In conclusione si può dire che l'affermazione dell'informazione digitale nel campo biomedico sollecita una maggiore attenzione a nuovi servizi e nuovi ruoli per il bibliotecario biomedico: quest'ultimo non può aspettare, passivo ed invisibile, che i camici bianchi vengano a cercarlo in biblioteca.

 

Note

(1) C. Keeling - S. Lambert, Knowledge Management in the NHS: positioning the healthcare librarian at the knowledge intersection, "Health Libraries Review", 2000, 17, pp. 136-143.

(2) P. Gardois, Measuring the performance of a biomedical digital library: web site, e-journals and databases, http://pacs.unica.it/alghero2001/proceedings/015.htm, 03/10/2001.
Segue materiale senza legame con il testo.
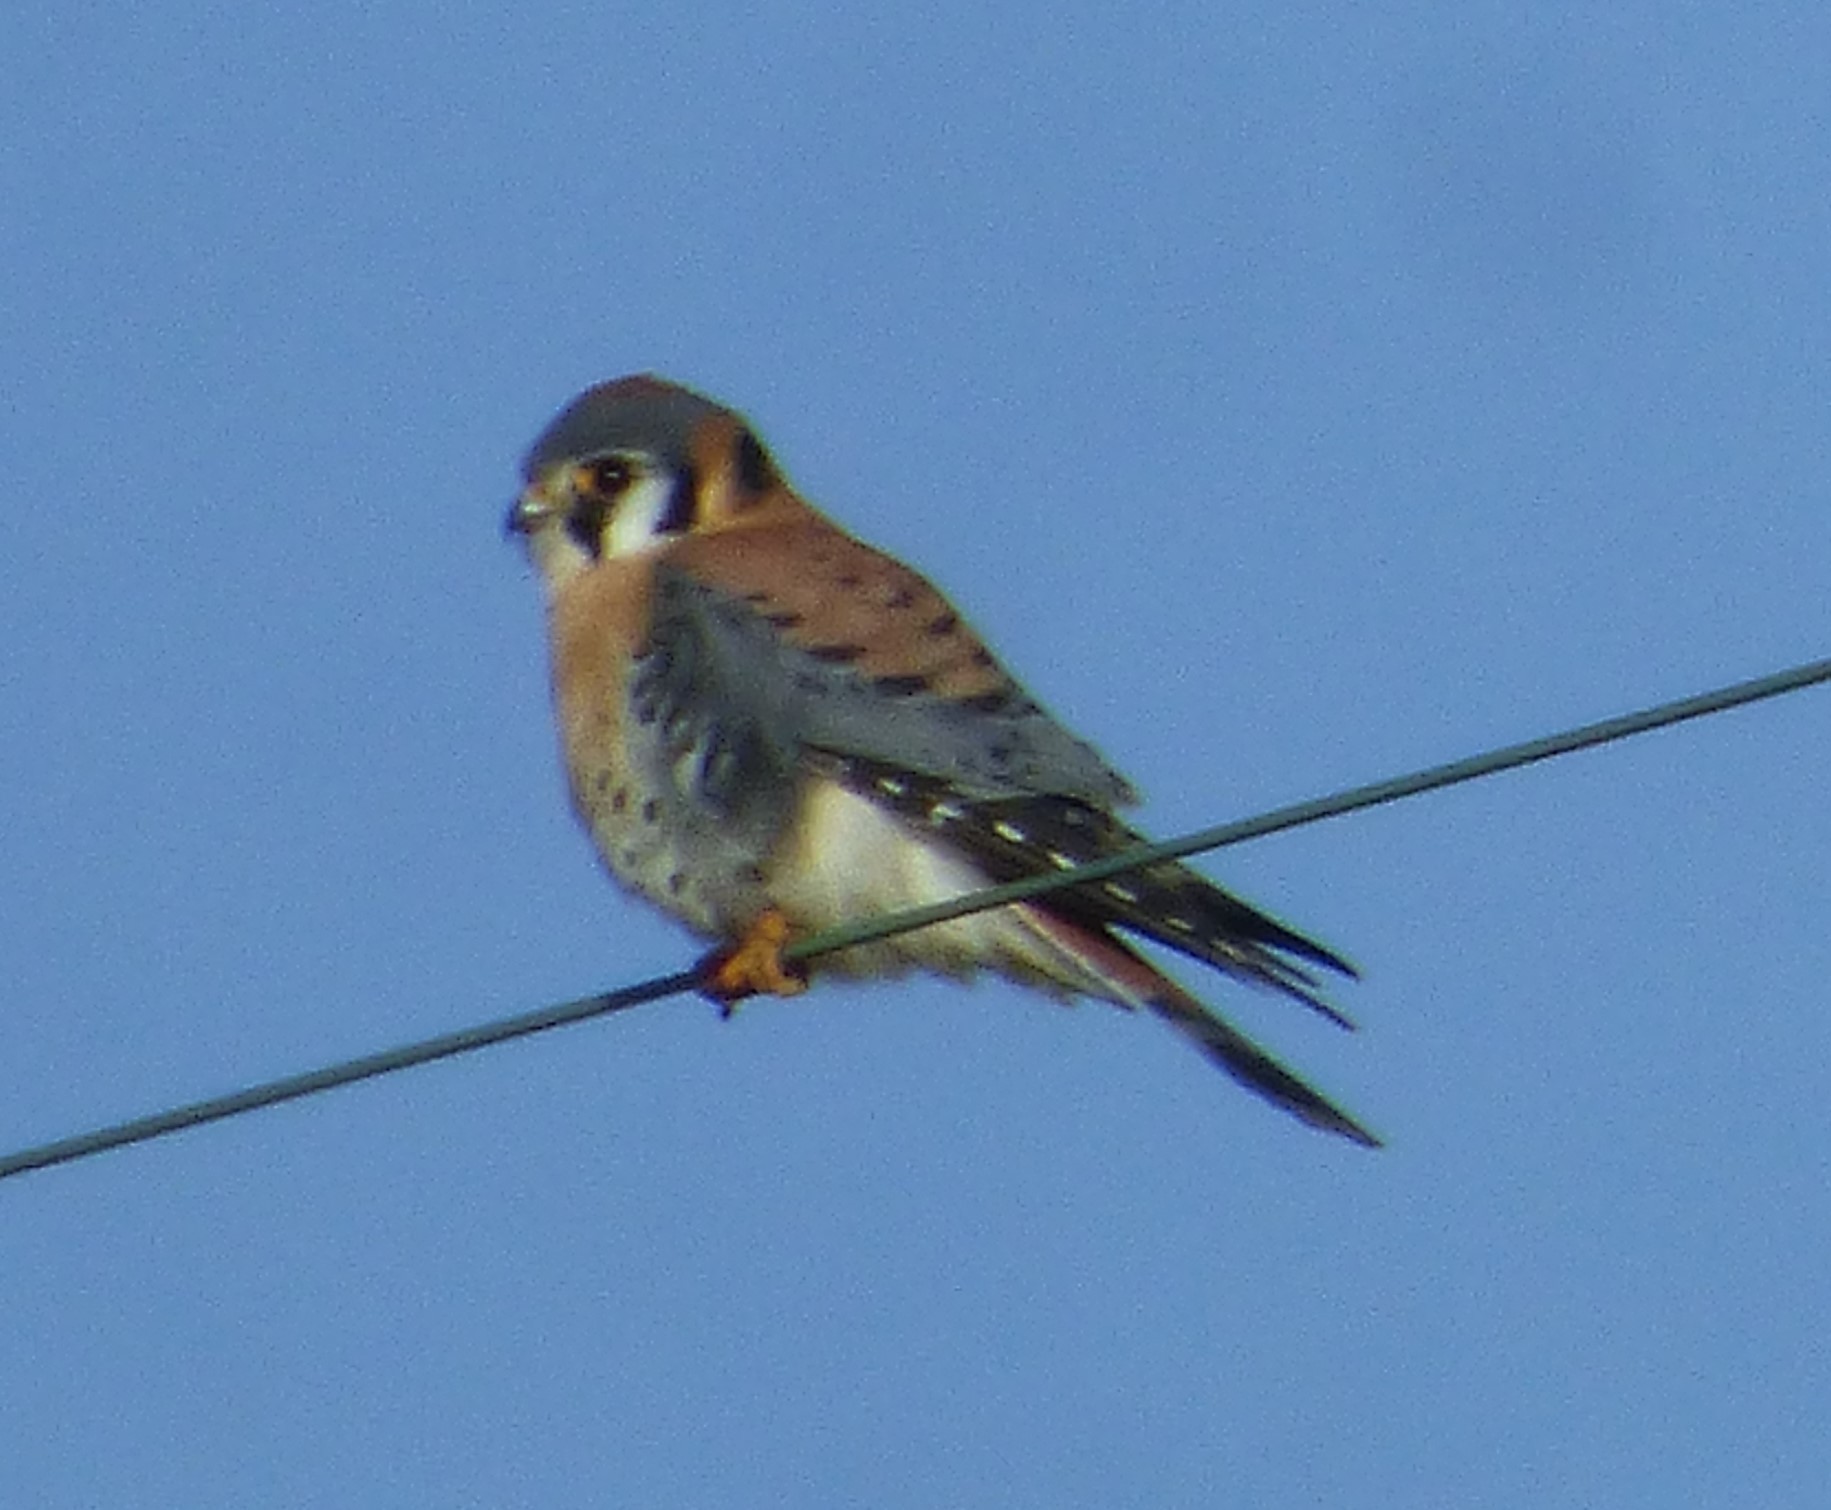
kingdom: Animalia
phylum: Chordata
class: Aves
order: Falconiformes
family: Falconidae
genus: Falco
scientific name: Falco sparverius
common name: American kestrel
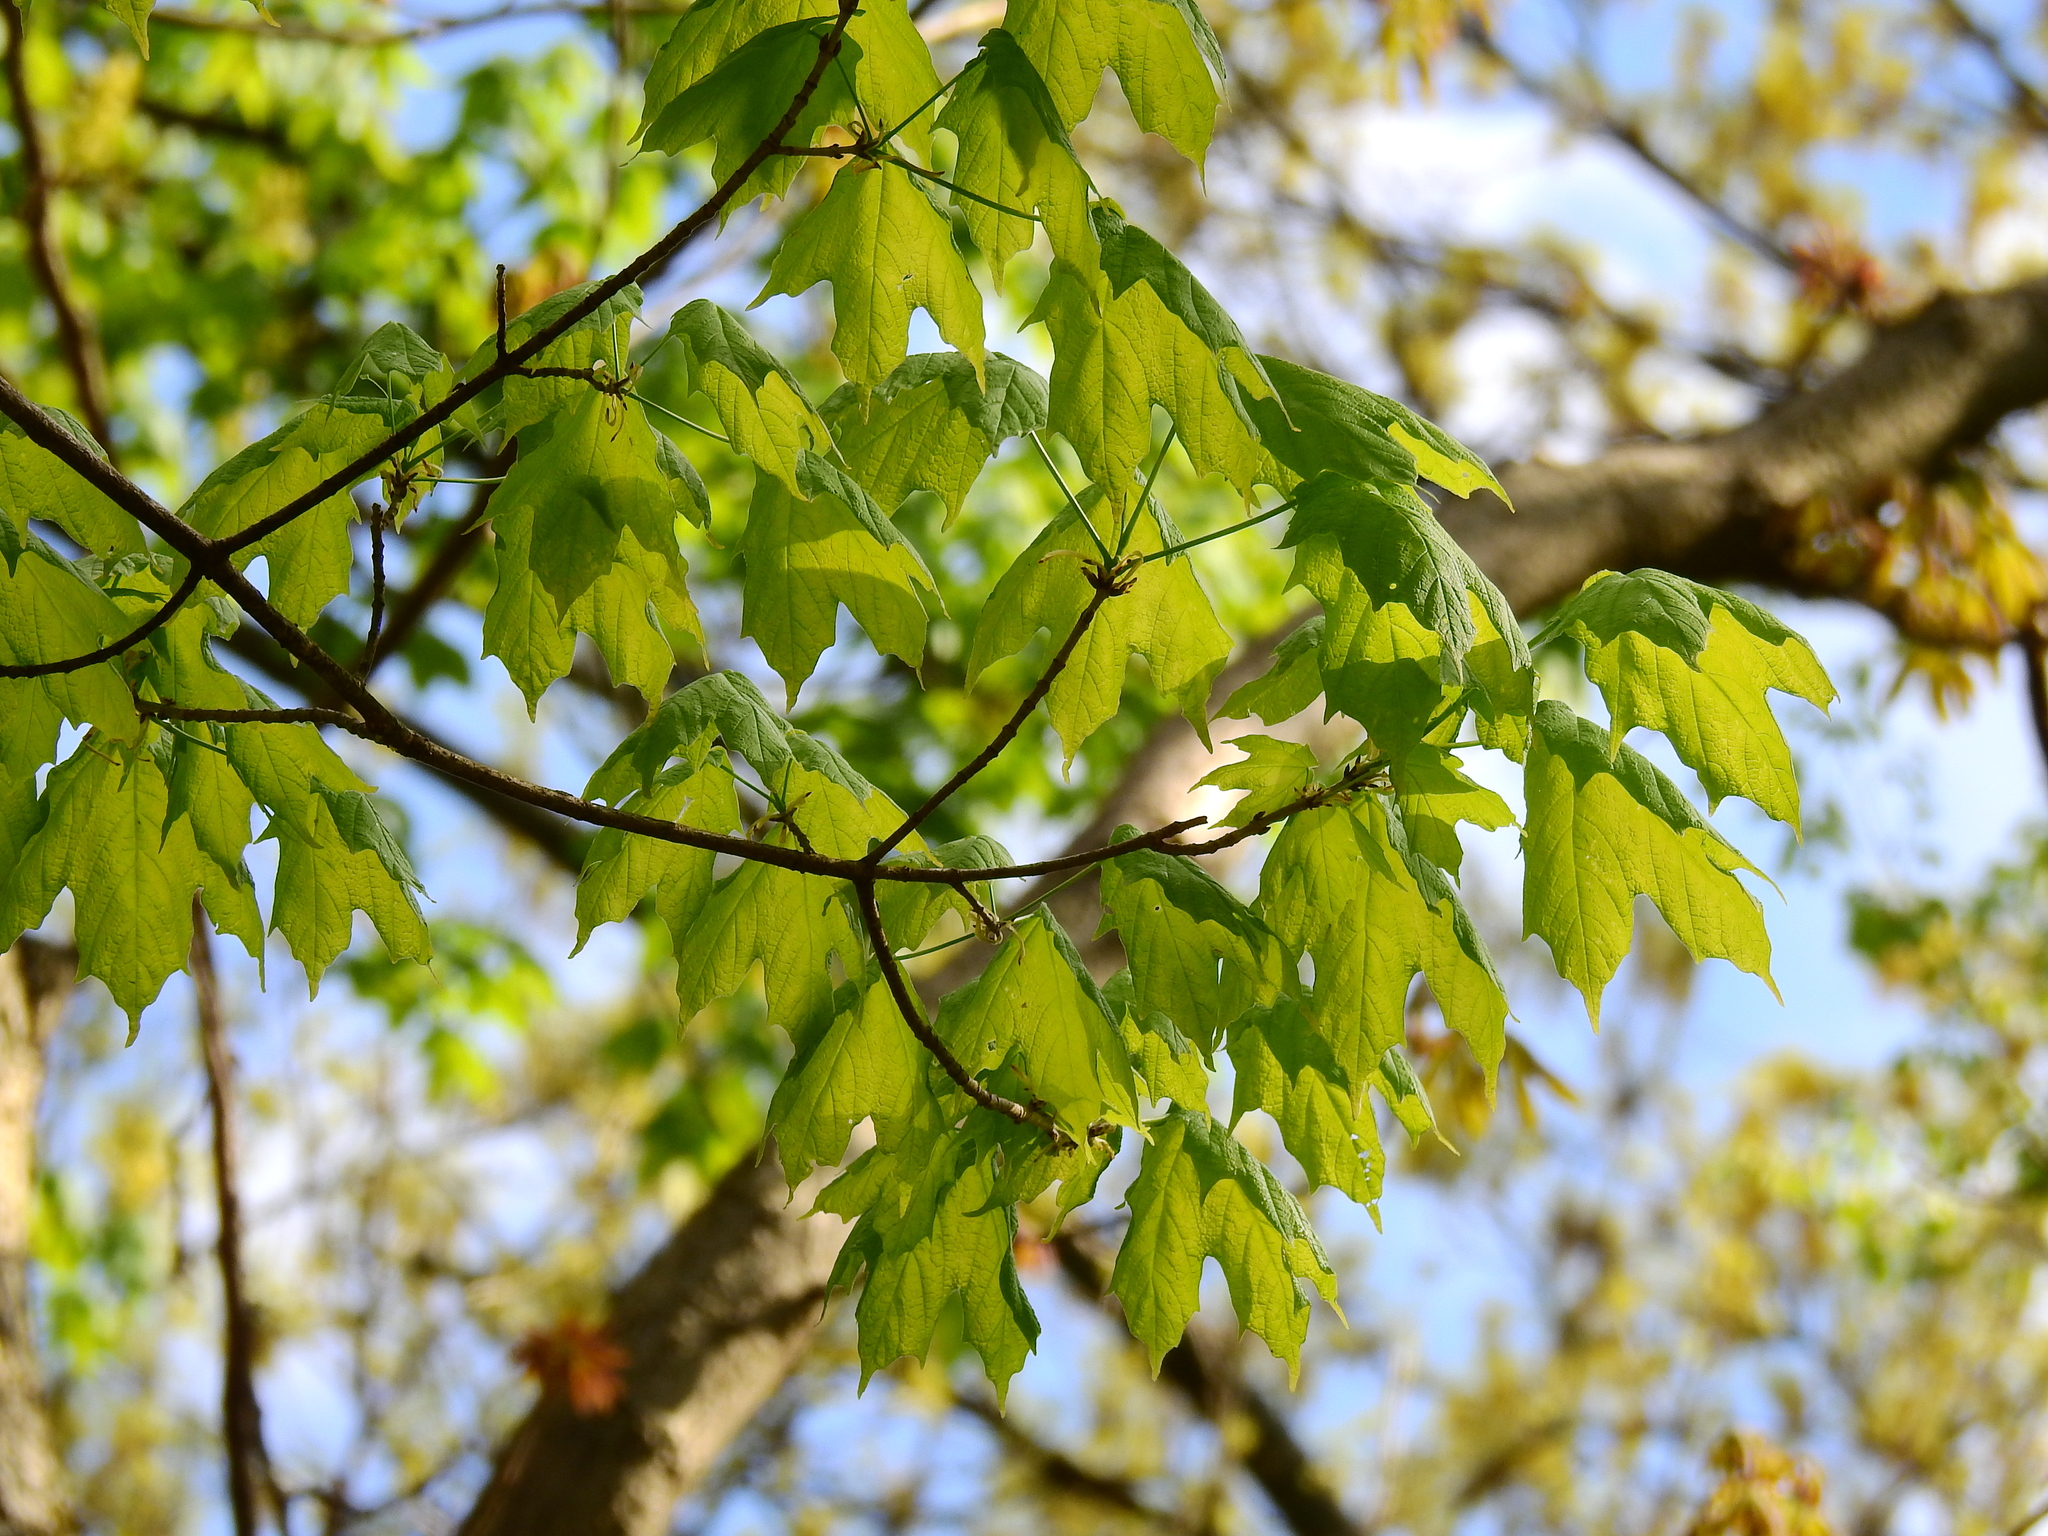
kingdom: Plantae
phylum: Tracheophyta
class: Magnoliopsida
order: Sapindales
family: Sapindaceae
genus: Acer
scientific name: Acer saccharum
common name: Sugar maple
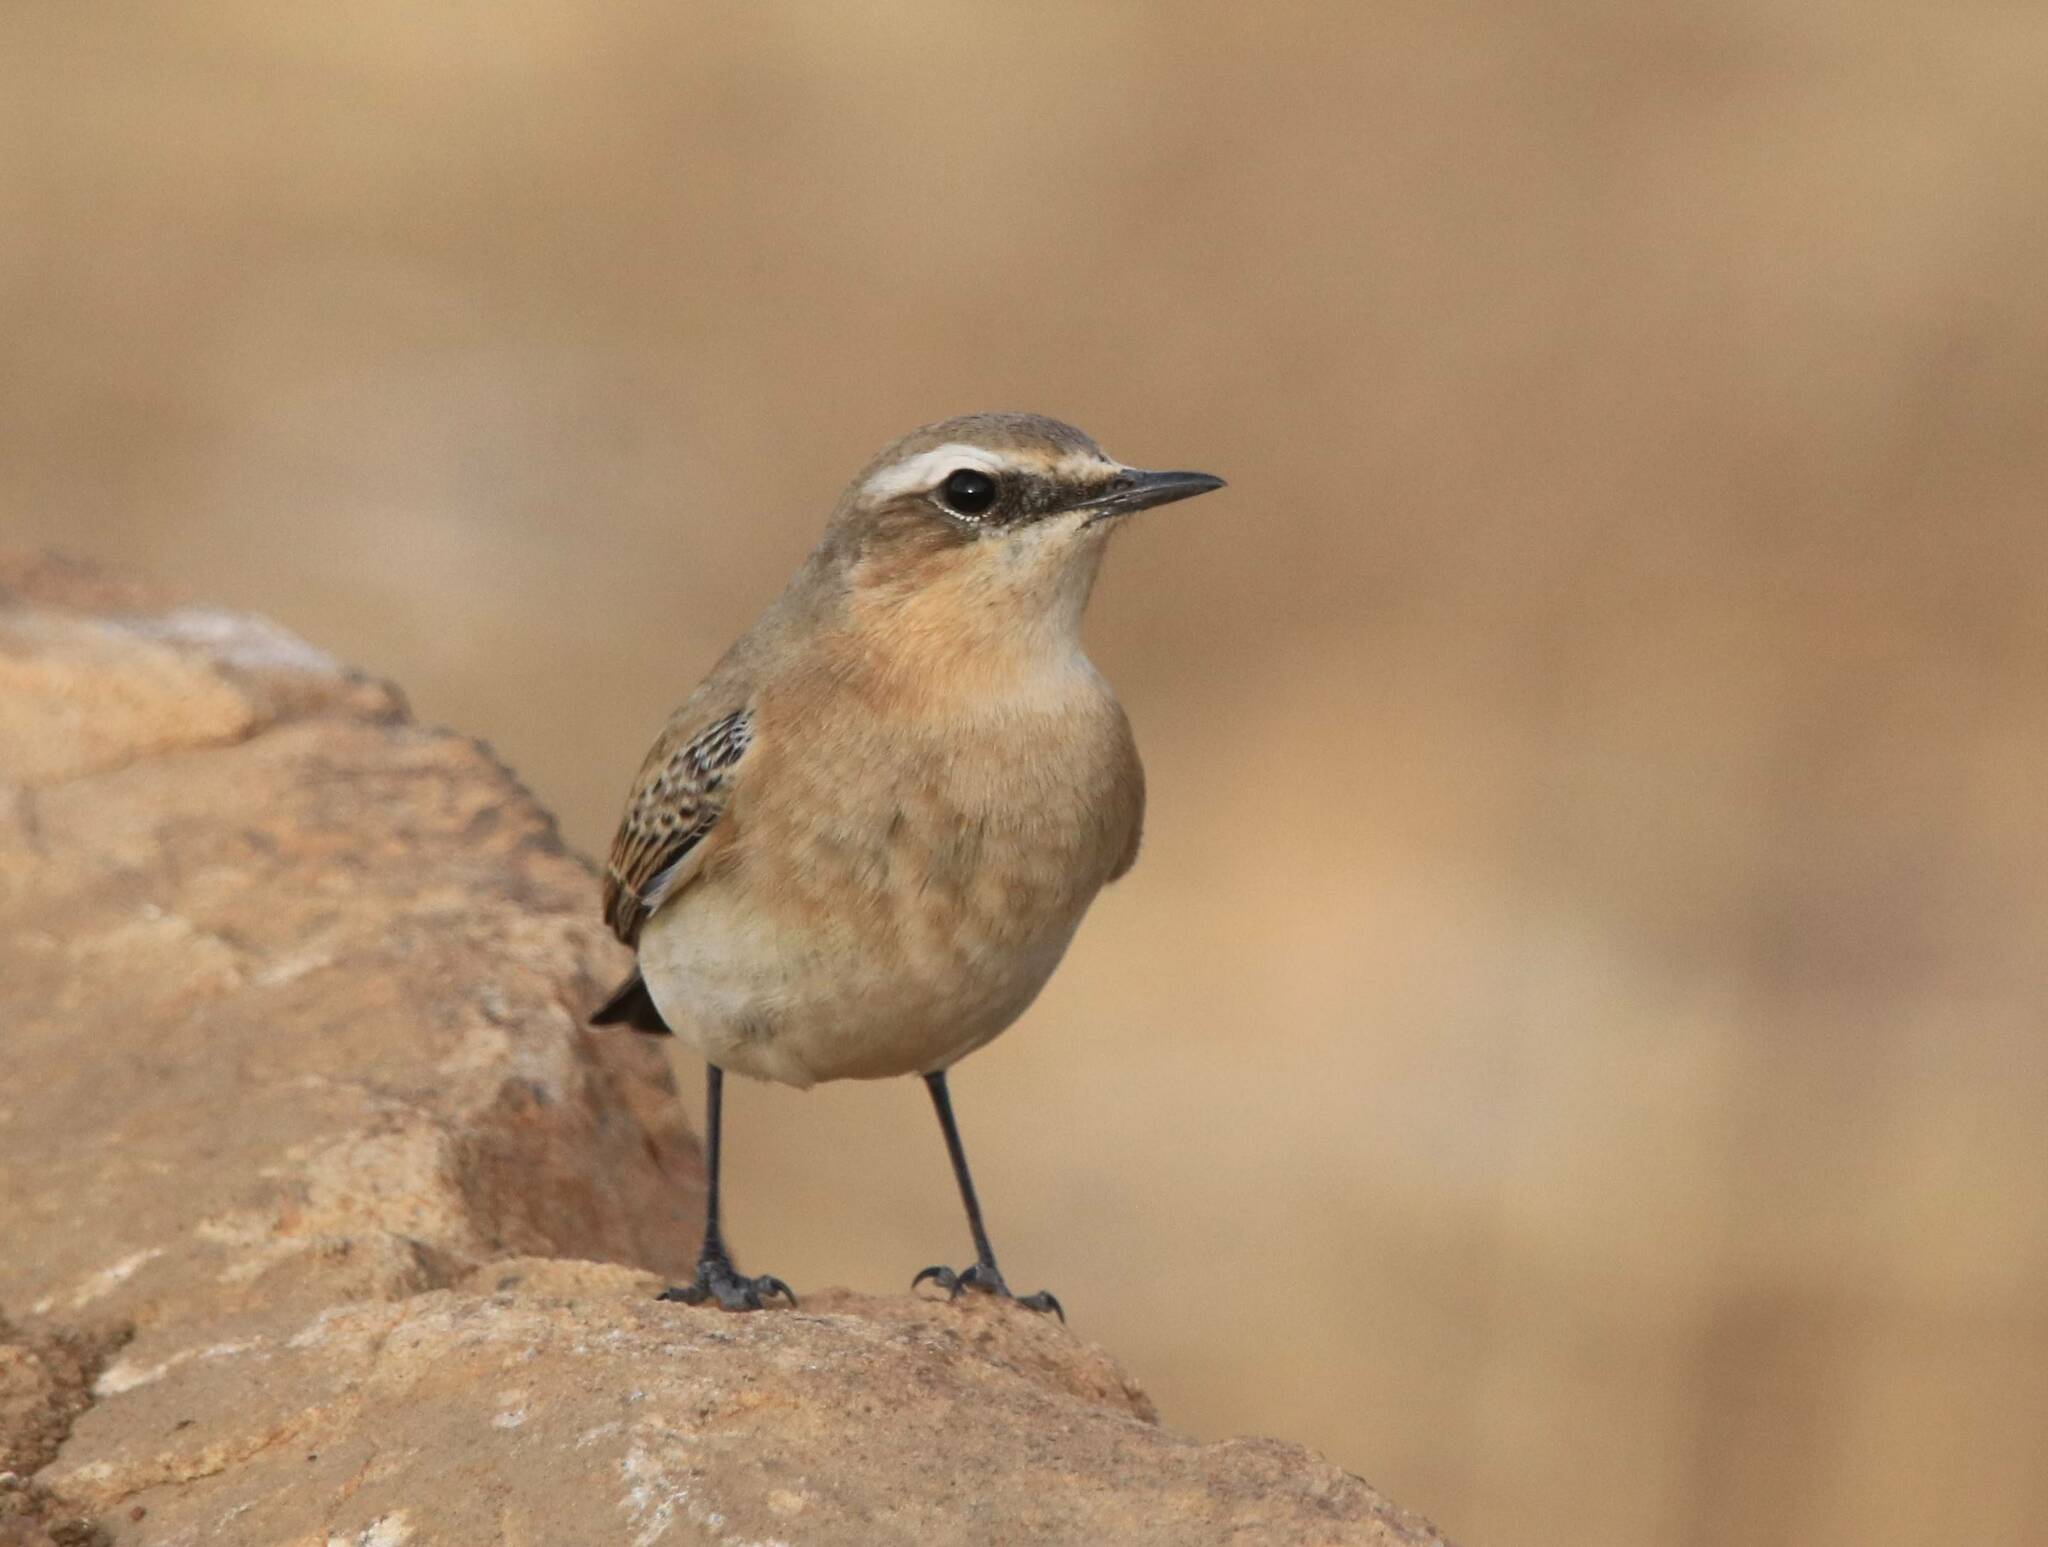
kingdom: Animalia
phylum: Chordata
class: Aves
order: Passeriformes
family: Muscicapidae
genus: Oenanthe
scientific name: Oenanthe oenanthe
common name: Northern wheatear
(3) E. A. Holtum, Librarians, clinicians, evidence-based medicine and the division of labor,

"Bulletin of the Medical Library Association", 1999, 4, pp. 404-407.

(4) A. Lipow, Are you ready for real-time remote reference? New question-handling skills and library policies needed to move the desk (and you) to the web, Paper presented at the 67th IFLA Council and General Conference "Libraries and librarians: making a difference in the knowledge age", Boston, August 16th - 25th 2001.